Work to complete:
Skip the pictures. Give all the data again exactly.

[Stored data entries]
::::::
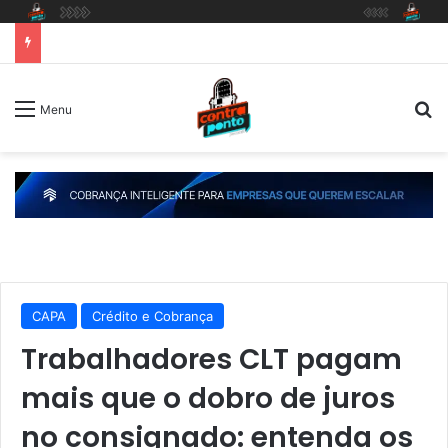
P
Menu
CAPA
Crédito e Cobrança
Trabalhadores CLT pagam
mais que o dobro de juros
no consignado: entenda os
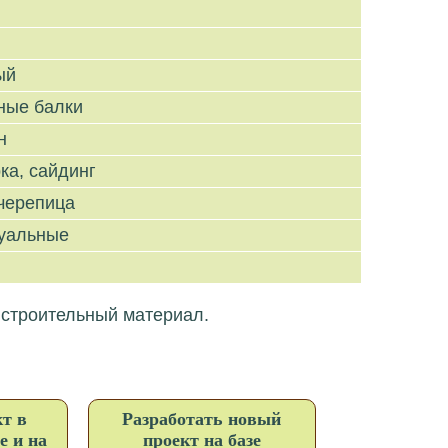
ый
ные балки
н
ка, сайдинг
черепица
уальные
 строительный материал.
т в
Разработать новый
е и на
проект на базе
::::::
Result:
P
Menu
CAPA
Crédito e Cobrança
Trabalhadores CLT pagam
mais que o dobro de juros
no consignado: entenda os
ый
ные балки
н
ка, сайдинг
черепица
уальные
 строительный материал.
т в
Разработать новый
е и на
проект на базе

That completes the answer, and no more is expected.